Such changes would have huge implications for taxpayers and public employees. A reduction in the investment projections would put more pressure on taxpayers and workers to support the two retirement systems, which already are significantly under-funded. The less the California Public Employees' Retirement System and the California State Teachers' Retirement System believe they'll earn from their investments, the more they have to depend on other sources.
For instance, CalSTRS long has assumed it would earn 8 percent a year on its investments – but is now being urged by consultants to scale back that figure. Board members are sweating the potential impact.
"If we go less than 8 percent, we're going to make it up where?" board member Kathy Brugger asked her colleagues at a meeting last month. The board plans to decide in September if it should lower the estimate.

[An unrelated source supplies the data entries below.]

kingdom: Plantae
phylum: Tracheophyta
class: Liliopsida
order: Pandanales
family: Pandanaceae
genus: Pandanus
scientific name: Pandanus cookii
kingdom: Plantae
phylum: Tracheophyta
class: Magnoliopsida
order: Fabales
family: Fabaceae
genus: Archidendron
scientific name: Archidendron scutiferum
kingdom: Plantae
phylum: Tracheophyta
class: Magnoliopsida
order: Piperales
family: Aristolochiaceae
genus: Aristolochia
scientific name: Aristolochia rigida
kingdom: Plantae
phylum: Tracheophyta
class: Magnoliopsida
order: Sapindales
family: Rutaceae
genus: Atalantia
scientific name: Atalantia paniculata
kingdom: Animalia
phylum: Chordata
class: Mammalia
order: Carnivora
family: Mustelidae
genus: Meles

Even if the two funds don't lower their investment forecasts, they're still looking to taxpayers to help them recover from recent investment losses.
CalPERS, which has the authority to set its contribution rates, is imposing increases of about 6 percent to 10 percent on the state as well as the local governments that use it for pensions. CalSTRS, which needs the Legislature's approval to raise rates, plans to petition lawmakers for an increase sometime next year. Employee contributions might go up as well.
In rethinking their investment forecasts, the two funds are responding to the combined $100 billion they lost in the fiscal year that ended last June. Although they've recouped some of their losses, the prospect of a tepid economic recovery is prompting pension funds across the country to lower their predictions. In CalPERS' case, some of the pressure is coming from the Schwarzenegger administration, which accused the fund of not facing up to its problems.
Nationwide, several public pension funds are cutting or are about to cut their investment forecasts, consultant Nick Collier told the CalSTRS board last month.
Collier, of Milliman Inc., said CalSTRS' current forecast of 8 percent is reasonable but "somewhat aggressive." Most of his clients assume annual returns of 7.75 percent, and several are cutting the forecast by a quarter point. While he said there's no one right answer, he suggested CalSTRS reduce its forecast.
That put board members in a bind. Several indicated they would be willing to reduce the forecast but openly fretted about the implications.
"We need to do something," said board member and state Controller John Chiang. "I also don't want to overreact."
Predicting investing results is difficult – but also vitally important. About 75 percent of CalSTRS' money comes from its investment returns, with the rest coming from school districts, the state and teachers. Although results in any given year can vary widely from what's predicted, the forecasts have an almost sacred quality to them. They represent a pension fund's fundamental long-term expectation of its financial health.
They change incrementally – maybe a half a percentage point or less – and hardly ever.
Although both California funds re-examine their assumptions every three years or so, CalSTRS hasn't altered its forecast since 1995. The CalPERS estimate has held steady at 7.75 percent since 2003.
Those forecasts were thrown seriously out of whack when the financial markets collapsed in late 2008. CalPERS lost 23 percent of its portfolio in the fiscal year that ended last June, and CalSTRS lost 25 percent.
"Negative 25 percent wasn't quite what we were thinking of," said Mark Olleman, another Milliman consultant, in remarks to the CalSTRS board.
With markets as volatile as they are, some experts say it's silly for pension funds to agonize over quarter-point or half-point changes in their forecasts.
"There's no way we can estimate expected rates of return with that degree of precision," said Brad Barber, a professor of finance and pension expert at the Graduate School of Management at UC Davis.
But even minor changes in investment assumptions could have enormous consequences for the two California funds, which control a combined $331 billion in assets and have billions of dollars in pension obligations stretching decades into the future. Both systems are significantly under-funded, which means their liabilities outweigh their assets by tens of billions of dollars. Cutting their investment predictions makes that outlook worse.
If the forecasts are reduced, "your liabilities are going to look bigger," said Alicia Munnell, director of Boston College's Center for Retirement Research. "It matters a lot."
While CalSTRS expects to decide its forecast this fall, CalPERS is just beginning to examine the issue and doesn't plan a board vote until next February.
Yet CalPERS already is facing some pressure to lower its estimate.
One of CalPERS' outside investment managers, the chief executive of New York's BlackRock Inc., jolted CalPERS officials last summer by telling them that investment returns will be "subpar for many years."
Gov. Arnold Schwarzenegger, who wants to reduce pension benefits for newly hired workers, has called CalPERS' financial outlook "unsustainable." His economic adviser David Crane has said the fund's investment assumptions are "ungrounded in reality."
For now, CalPERS says it's comfortable with its 7.75 percent forecast.
"Is our assumption reasonable and prudent? Yes," Chief Investment Officer Joseph Dear told the board in November. Even with the stock market crash of 2008, the fund has earned an average return of 7.9 percent a year the past two decades, he said.
But in comments to the board last month, Dear said the CalPERS investment staff will re-examine its forecast as part of a broader look at its investment strategy that it conducts every three years.
"Is the 7.75 percent return objective reasonable and attainable, and should we be considering other possible outcomes?" Dear said.